Worse yet, Bedard’s a free agent after the 2009 season. In the event he can come back and is healthy next year, he’ll probably just leave as a free agent for greener pastures. Meanwhile the Orioles can build around the talented Tillman and Jones for years, and everything else they get out of the deal is just gravy. In fact, the folks over at U.S.S. Mariner have dubbed this the official worst trade in Mariners history. That’s saying something coming from a team that sent Ken Griffey Jr. and Randy Johnson packing in the middle of their illustrious careers.
1. Grizzlies trade Pau Gasol for a bunch of magic beans (February 2008)
I guess there was something in the air last February, as there were some brutal trades executed. In this one the Memphis Grizzlies gave away their best player for pretty much nothing. Okay, so Gasol might be a little overpaid and a tad soft, but he’s productive, in the prime of his career, and helped led Spain to a silver medal in the Summer Olympics.

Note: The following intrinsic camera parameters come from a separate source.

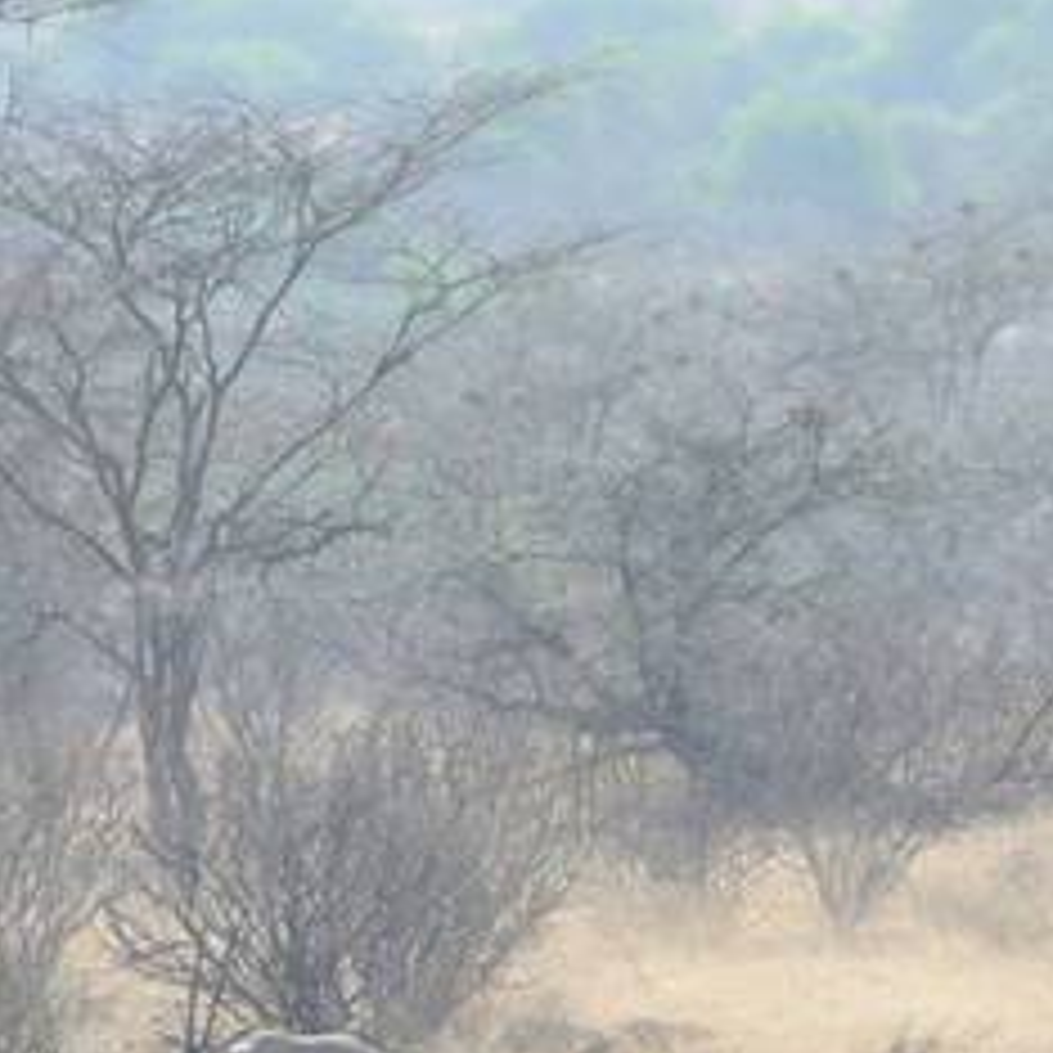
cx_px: 558
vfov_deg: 1.2
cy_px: 817
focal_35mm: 1523
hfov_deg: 1.2
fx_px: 52415
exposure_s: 1/640
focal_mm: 400
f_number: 5.6
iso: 250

The official haul was that the Lakers gave up Kwame Brown, rookie Javaris Crittenton, the rights to Marc Gasol, and two first-round draft picks. Marc is Pau’s brother and pretty much the only valuable piece in the deal. Because the Lakers are so good the first round picks will end up being fairly low in the draft, and the Phoenix Suns and other teams have literally just sold picks better than this. Am I to believe this was literally the best that could be obained? Only a few months before the deal, Bill Simmons rated Gasol as the 39th most valuable commodity in the league. What the hell happened here? The Grizzlies might as well have kept Gasol and had actual talent on their roster.